Nah, waktu kuguyur air bergayung-gayung, dia terus saja bertahan, bahkan malah menuju arah di mana air itu dialirkan, terus begitu. Terus merangkak melawan arus. Ini yang menjadi perhatianku. Aku iseng terus mengguyurnya dengan air pada kecepatan lebih tinggi. Eh... dia berusaha bertahan, mensejajarkan tubuhnya ke arah air mengalir. Dan berjalan menuju kakiku. Ih, ini bandel amat sih! Menyebalkan! Akhirnya aku malah kasihan, kelelahan, dan membiarkan dia mojok di ruangan ini.

Ah, kecoa ini, walau mengesalkan dia makhluk detritrivor, pengurai sampah yang dibutuhkan. Hebatnya, dia hidup di antara kebencian manusia. Mana ada orang yang suka dengan kecoa. Makanan yang tak sengaja disinggahinya akan langsung dibuang. Tempat bersih yang dijejakinya akan segera dibersihkan ulang.

Aku respek sama perjuangannya untuk bertahan menerima serangan luar yang begitu dahsyat. Paling sulit untuk dihancurkan dan dibunuh. Semangat hidupnya tinggi di antara kebencian semua orang. Seakan-akan dia berbicara,”Kehidupanku sangat berarti bagi kalian. Aku hidup untuk kebaikan lingkungan. Oleh karenanya, kenapa aku diciptakan, masa bodoh kebencian kalian.”

Satu-satu kelemahan si kecoa adalah dirinya sendiri. Kalau dia terjungkal pada posisi terlentang. Ia tak bisa kembali ke posisi semula. Itulah kiamat baginya.

Mirip seperti manusia, penghancur utama hidupnya adalah dirinya sendiri. Persepsi dan pikiran di dalam dirinya. Apakah positif atau negatif. Ketika dia berpikir negatif, menganggap segala sesuatu dari luar adalah serangan dan dia merasa tak berdaya , ia akan kalah.

Namun ketika ia berpikir positif, segala serangan dari luar merupakan masukan yang berharga untuk mengevaluasi langkahnya dan menjadi cambuk kemajuan. Dia akan menjadi orang yang luar biasa di tengah deras ketidaksukaan.

Les Giblin mengatakan kebanyakan diri kita berharap dan mencari cara agar orang lain beranggapan baik terhadap diri kita. Segala upaya diusahakan untuk menarik perhatian orang lain. Supaya kita dianggap orang shalih, shalihah, baik, ramah, dan lain-lain. Kita bahkan memanipulasi diri kita. Menipu diri.

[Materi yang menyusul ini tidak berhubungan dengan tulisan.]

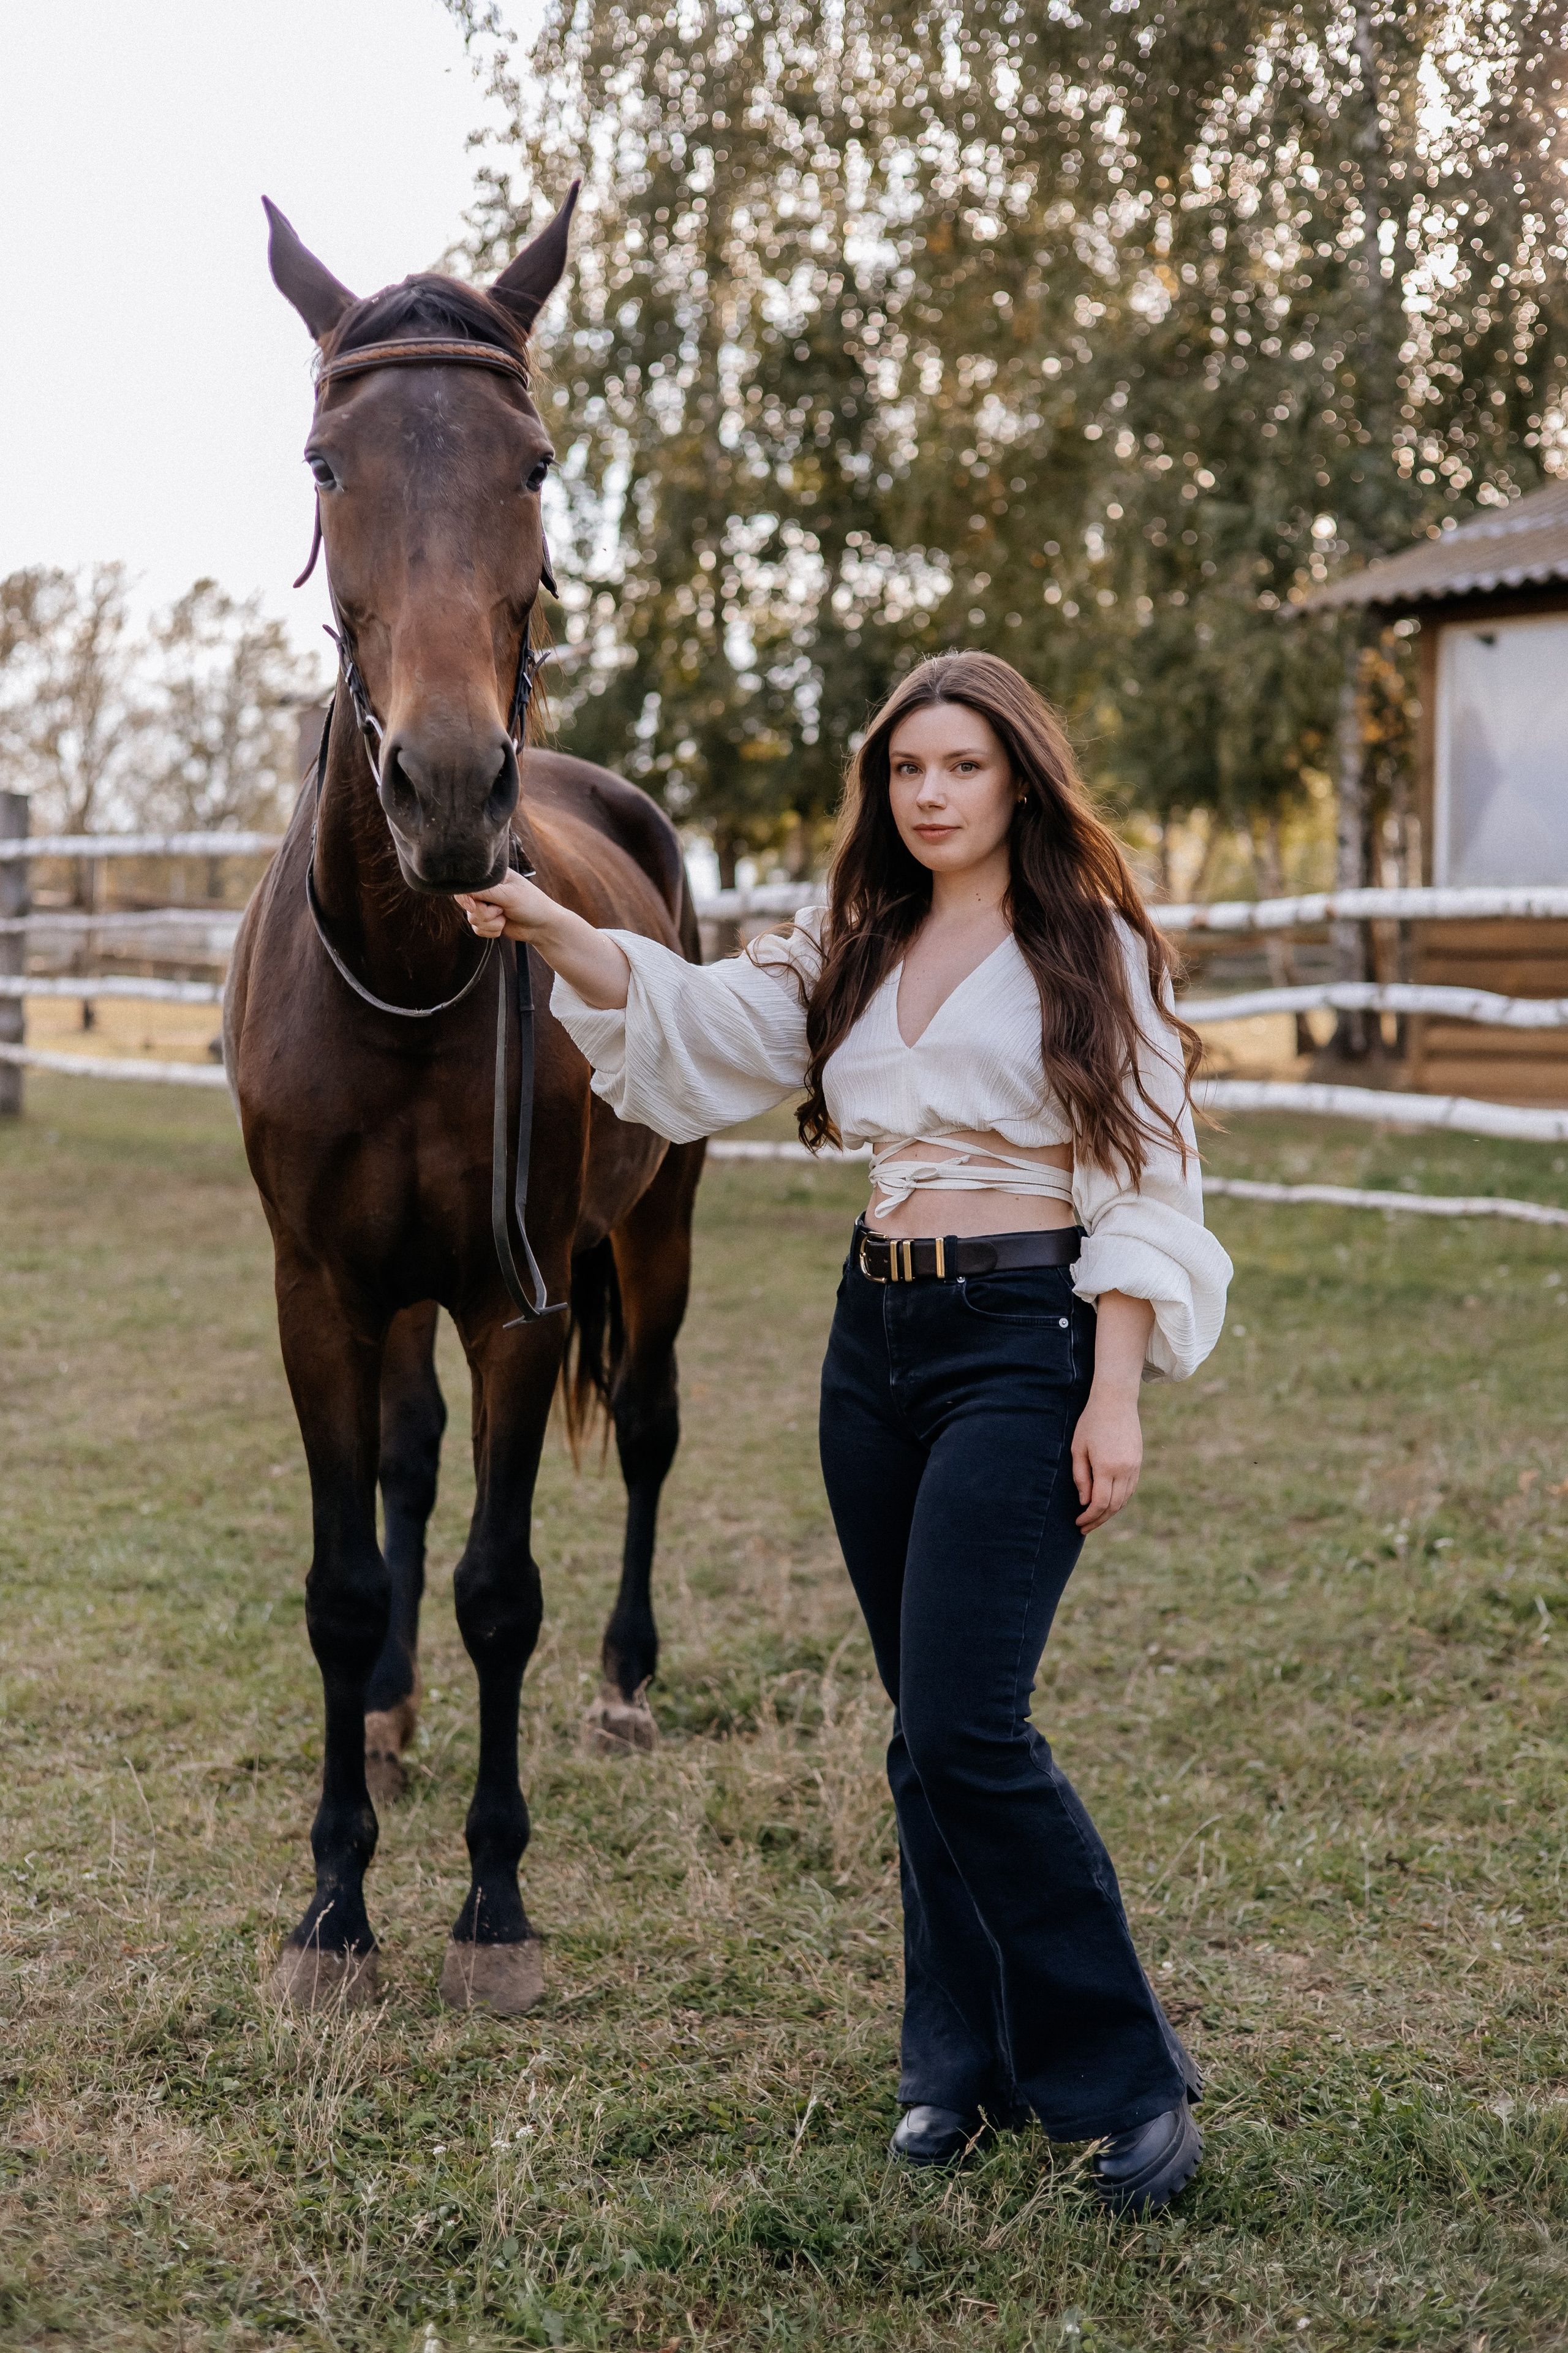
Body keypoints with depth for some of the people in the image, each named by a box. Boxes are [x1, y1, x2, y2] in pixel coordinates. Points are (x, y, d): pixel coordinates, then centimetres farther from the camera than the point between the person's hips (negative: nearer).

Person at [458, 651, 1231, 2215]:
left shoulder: (1091, 950, -3)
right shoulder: (854, 948, 13)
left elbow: (1139, 1182, -6)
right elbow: (700, 1023, 1)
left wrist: (1114, 1396, -13)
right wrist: (552, 928, -15)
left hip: (1024, 1338, -6)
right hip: (873, 1335, 6)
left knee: (964, 1724, -13)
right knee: (927, 1728, 11)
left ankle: (1127, 2080, 0)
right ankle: (964, 2058, 23)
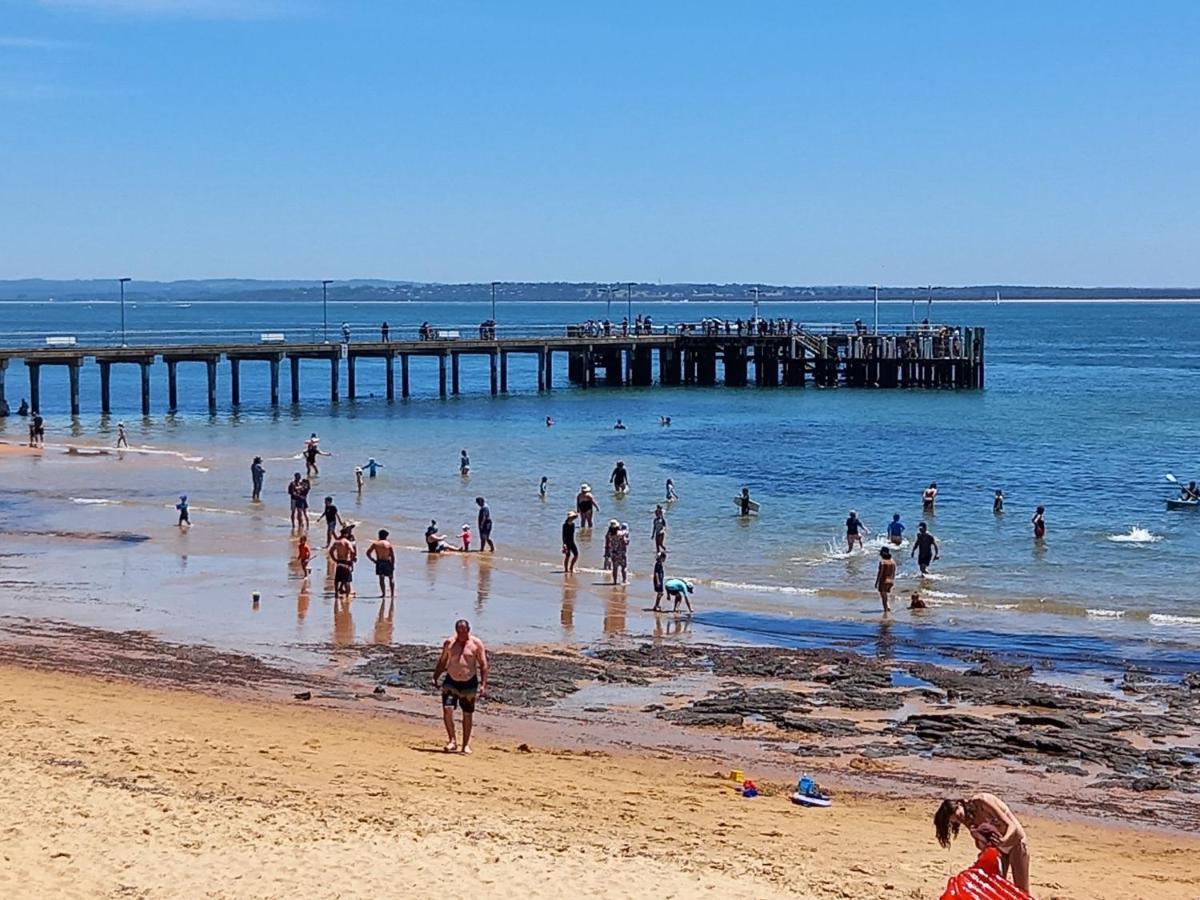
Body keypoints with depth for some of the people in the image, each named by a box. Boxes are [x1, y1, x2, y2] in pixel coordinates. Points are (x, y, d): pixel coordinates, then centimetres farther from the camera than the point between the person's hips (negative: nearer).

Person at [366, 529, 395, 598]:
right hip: (388, 563, -1)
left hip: (379, 563, 1)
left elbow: (368, 553, -3)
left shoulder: (375, 543, 0)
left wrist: (373, 560, 4)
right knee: (391, 578, 11)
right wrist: (393, 565, -2)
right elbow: (393, 556, -9)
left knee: (381, 578, 5)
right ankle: (392, 593, 8)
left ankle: (383, 593, -3)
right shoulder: (389, 544, -5)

Namun sebenarnya bukan begitu caranya, semua berawal dari pikiran dan persepsi kita. Kala kita berkata pada diri kita, bahwa aku orang ramah, aku sangat mencintai diriku, mensyukuri karunia Allah, aku orang yang terbuka dan baik hati. Tanpa disadari semua aktivitas dan perbuatan kita dikendalikan sesuai apa persepsi dan pikiran kita tentang diri kita tersebut. Maka yang terjadi adalah orang-orang di sekitar kita pun beranggapan seperti yang kita inginkan dan mencintai kita.

Percaya tidak? Saat kita bilang kita orang ramah setiap hari di depan cermin, dan kita meyakini hal itu. Tanpa kita sadari tiap kali berjumpa orang lain kita lemparkan senyum tulus, orang pun membalas hal serupa. Seyuman yang tulus juga. Lalu bagaimana kalau kita berpikir kita adalah orang sukses?

Terima kasih kecoa, sungguh kamu diciptakan tanpa sia-sia.